An opponent desperately trying not to lose four times in the same season to UConn did not.
"It's never easy when you don't win your last game, because that's the thing you often remember," UConn coach Geno Auriemma said. "I know how tough this is for Maya and Lorin Dixon. I reminded them when they were freshmen, the same thing happened to them [a national semifinal loss to Stanford]. But what happened in between is something only the fortunate can ever experience."
Notre Dame (31-7) will play Texas A&M (32-5), which defeated Stanford 63-62, in the national championship game on Tuesday night. The Irish were led by Skylar Diggins (28) and Natalie Novosel, who scored 18 of her 22 points in the second half.
"This is amazing," Notre Dame coach Muffet McGraw said. "It's unbelievable."
Notre Dame had lost 12 straight to UConn.
Moore got no help from her teammates and it was the wrong night for that to happen.
Bria Hartley scored 10. Junior Tiffany Hayes had only four points (2 of 7) in 33 minutes.
Playing and beating the Irish three times since January had yielded all the information UConn needed to plot and pounce.
But this would be all about execution and energy. And it was - but it was Notre Dame's.
If UConn figured to have a problem, aside from containing Diggins, it might have been dealing with a potential partisan crowd in Notre Dame's home state.
Irish fans, Stanford fans and those who simply were tired of the Huskies' dominance might try to lift the Irish.
But Conseco, home of the NBA Pacers and WNBA Fever, was not even full. Large sections of the arena, particularly high behind the baskets, were empty.

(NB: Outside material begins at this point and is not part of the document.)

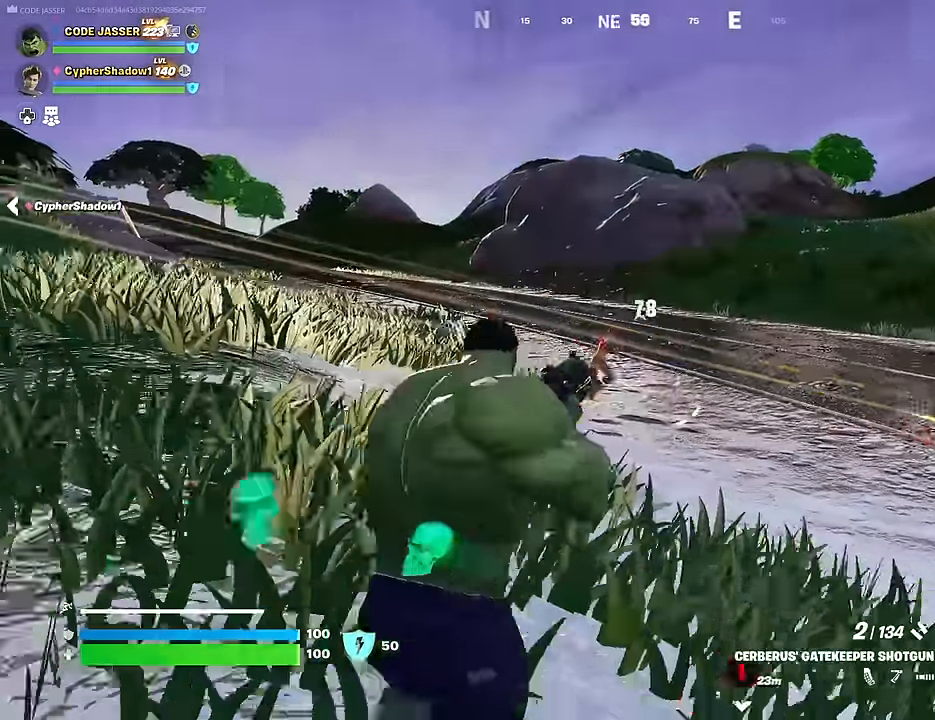
{"buttons": ["L1"], "left_stick": "up-right", "right_stick": "center", "events": [[17, "R1", "down"], [17, "right_stick", "left"], [100, "right_stick", "center"], [117, "R1", "up"], [317, "L2", "down"], [333, "right_stick", "down-left"], [350, "R2", "down"], [450, "L2", "up"], [450, "right_stick", "right"], [467, "R2", "up"], [483, "L1", "down"], [500, "right_stick", "center"]]}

The Irish came into the game barely shooting 36 percent in their three games against UConn, an aberration for one of the nation's top shooting teams. They ended up shooting 51.9 percent, the first team to shoot over 50 percent against UConn since Boston College in the Big East semifinals in 2004,
And as well as Notre Dame's big frontline had played this year, its biggest and best, senior Devereaux Peters, had been nonexistent in two of the meetings, going scoreless in UConn's 19-point win at Gampel Pavilion in February.
So the agenda for Notre Dame was clear, just as it's been for UConn's opponents in all 116 games in its remarkable three-year run - execute and stay loose. And that's what the Irish did.
The score was 16-16 midway through and Diggins had 12 quick points while Stefanie Dolson (seven) and Moore (five) led the Huskies.
"That's one thing this team has done very well," McGraw said. "It's a very loose bunch."
The game had 12 lead changes and three ties until a layup by Hayes with 3:25 to play in the half gave the Huskies a 25-24 lead.
Moore scored two more baskets and assisted on another by Kelly Faris to give the Huskies a 32-26 halftime lead.
But just like 10 years ago, when the Irish last played UConn in the national semifinals, they came from behind in the second half to win a game few thought they could.